Miniman Miniman - 16 days ago 5
Java Question

Most efficient way to determine if a row EXISTS and INSERT into MySQL using java JDBC

I'm looking at trying to query a table in a MySQL database (I have the primary key, which is comprised of two categories, a name and a number but string comparison), such that this table could have anywhere from very few rows to upwards of hundreds of millions. Now, for efficiency, I'm not exactly sure how costly it is to actually do an

INSERT
query but I have a few options as to go about it:


  1. I could query the database to see if the element
    EXISTS
    and then call an
    INSERT
    query if it doesn't.

  2. I could try to brute force
    INSERT
    into the database and if it succeeds or fails, so be it.

  3. I could initially on program execution, create a cache/store, grab the primary key columns and store them in a
    Map<String, List<Integer>>
    and then search the key for if the name exists, then if it does, does the key and value combination in the
    List<Integer>
    exists, if it doesn't, then
    INSERT
    query the database.

  4. ?



Option one really isn't on the table for what I would really implement, just on the list of possible choices. Option two would most likely average better for unique occurrences such that it isn't in the table already. Option three would favour if common occurrences are the case such that a lot are in the cache.

Bearing in mind that option chosen will be iterated over potentially millions of times. Memory usage aside (From option 3), from my calculations it's nothing significant in respect to the capacity available.

Answer

Let the database do the work.

You should do the second method. If you don't want to get a failure, you can use on duplicate key update:

insert into t(pk1, pk2, . . . )
    values ( . . . )
    on duplicate key update set pk1 = values(pk1);

The only purpose of on duplicate key update is to do nothing useful but not return an error.

Why is this the best solution? In a database, a primary key (or columns declared unique) have an index structure. This is efficient for the database to use.

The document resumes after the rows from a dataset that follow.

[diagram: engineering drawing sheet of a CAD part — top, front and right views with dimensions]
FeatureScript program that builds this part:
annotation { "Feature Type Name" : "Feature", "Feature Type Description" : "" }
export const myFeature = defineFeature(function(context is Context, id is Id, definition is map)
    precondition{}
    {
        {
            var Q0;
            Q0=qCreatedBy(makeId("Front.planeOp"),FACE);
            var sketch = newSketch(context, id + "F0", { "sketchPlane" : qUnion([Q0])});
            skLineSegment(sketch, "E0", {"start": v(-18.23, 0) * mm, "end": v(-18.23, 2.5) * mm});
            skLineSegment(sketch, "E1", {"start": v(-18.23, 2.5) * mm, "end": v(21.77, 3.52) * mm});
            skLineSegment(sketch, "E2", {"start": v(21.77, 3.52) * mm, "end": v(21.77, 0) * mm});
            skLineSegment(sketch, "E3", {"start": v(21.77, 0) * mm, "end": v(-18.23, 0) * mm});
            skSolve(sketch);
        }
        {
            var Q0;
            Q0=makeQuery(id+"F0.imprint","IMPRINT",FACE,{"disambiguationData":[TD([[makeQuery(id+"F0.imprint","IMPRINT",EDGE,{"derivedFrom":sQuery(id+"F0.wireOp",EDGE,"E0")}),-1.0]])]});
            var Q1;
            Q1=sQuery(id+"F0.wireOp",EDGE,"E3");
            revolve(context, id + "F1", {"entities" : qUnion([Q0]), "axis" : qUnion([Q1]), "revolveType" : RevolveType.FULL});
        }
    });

Second, this requires only one round-trip to the database.

Third, there are no race conditions, if you have multiple threads or applications that might be attempting to insert the same record(s).

Fourth, the method with on duplicate key update will work for inserting multiple rows at once. (Without on duplicate key insert, then a multi-value statement would fail if a single row is duplicated.) Combining multiple inserts into a single statement can be another big efficiency.

Your second option is really the right way to go.